London ran a hand around Dahlia’s neck, slinking a hand into her hair, stretching out their fingers, feeling the silky strands between each one. She closed her eyes fully and leaned her head back into their palm, releasing a soft whimper.

“Dahlia.” London leaned forward, pressed a kiss in turn onto each of her eyelids. “Dahlia.” They sighed into her cheek. “I missed you so much.”

And then a timer went off.

Dahlia’s eyes blinked open. “Oh, shit!” She shoved London to the side, and they stumbled off the chair. “I almost forgot!”

She ran around the judge’s table and over to London’s station, where a stove was beeping. She tugged on an oven mitt. After London had recovered from their seduction being so rudely interrupted, they joined her and stared at what she had just unearthed from the oven.

“Did you make me sweet potato pie ?”

London didn’t want this night to ever end.

“Yeah?” Dahlia said nervously. “Julie said it was your favorite. But it was sort of hard to tell, over DM, if she was just messing with me or not. If you don’t—”

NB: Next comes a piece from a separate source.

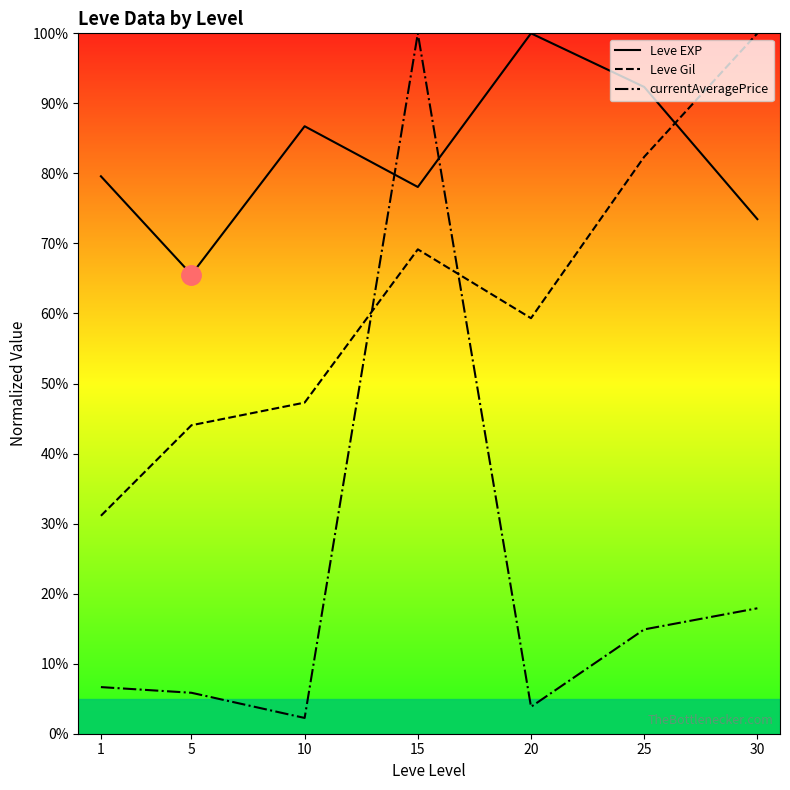

Which category has the highest value across all series?

20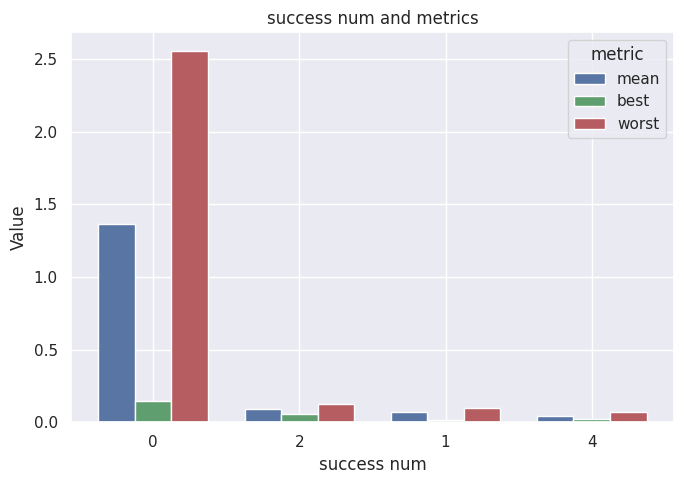

Does the chart contain any negative values?

No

“No, no, Dahlia. I love it.”

London looked at her a second more and then pushed off from the countertop.

“Hey,” they said. “Stay right there for a minute. Seriously, don’t move.”

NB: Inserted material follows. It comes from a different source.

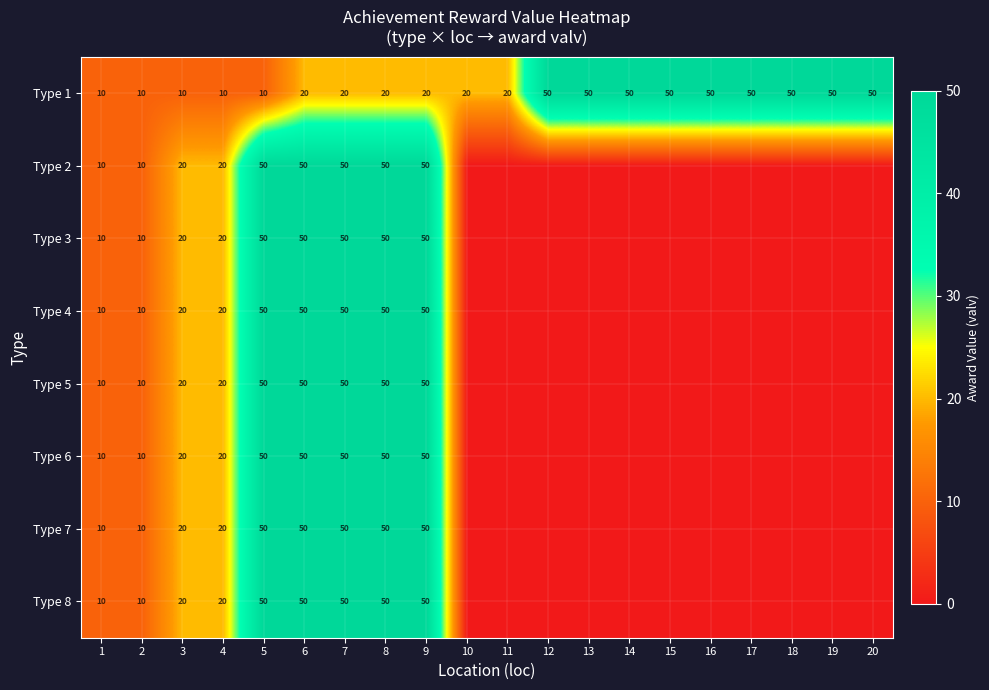

What is the spread (max minus min) of values at 9?

30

Dahlia gave them a funny look. “Okay.”

London walked behind her.

They took a few steps to the right. Considered. Yeah, this was about right. This was about where their old station would have been.

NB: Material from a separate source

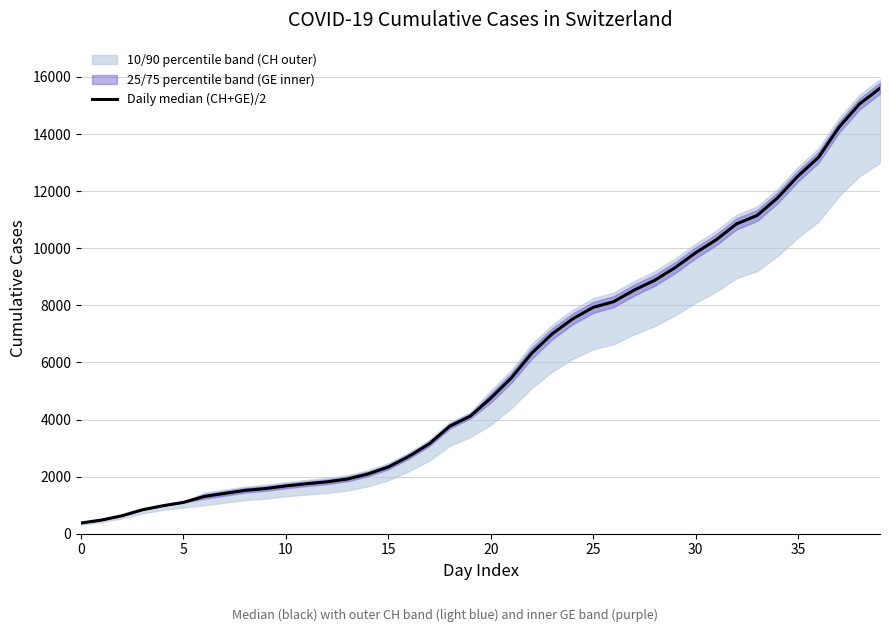

What is the difference between the values at 31 and 17?

7141.5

They looked at her hair, at the back of her neck. Her shoulders were tense, uncertain. Like she was waiting to be called to the Golden Circle. But her cooking tonight had been perfect. She should already know she’d blown the competition away.

London made her wait a minute more.

“This is where I fell in love with you,” they said.

Slowly, she turned. She was smiling, no teeth, almost shy.

“And this is where I fell in love with you.”

London smiled back. “But you were facing away from me. You couldn’t even see me.”

“Yeah,” Dahlia said softly. “But I always knew you were there.”

London made a quick assessment of their surroundings. The station where they had cooked the meal of their life earlier today, where she had just cooked hers, was an absolute mess, dirty pots and pans everywhere, along with a cooling sweet potato pie.

They stepped forward and shoved it all away. Except for the pie, of course. A pan clattered loudly to the floor and Dahlia gasped. London took her by the waist, twirling her around, pushing her back against their countertop. And then they did something they’d secretly wanted to do for weeks. They picked her up and shoved her on top of the table, in this place where they had cooked and pined for her and loved her. They stepped between her legs, which she immediately wrapped around them, and, at last, they leaned in and kissed her.

Dahlia kissed them back, cupping their face in her palms, tasting like peppermint, smelling of coconut and barbecue, everything striking and precious and her. For once, she was taller than them, and it felt strangely thrilling. But her tongue pressing against theirs was so familiar, the sighs in her throat the soundtrack London had been missing, her lips tugging at the most alive places in their body, the places they had already pushed so deeply away in her absence, that were thrumming back to life.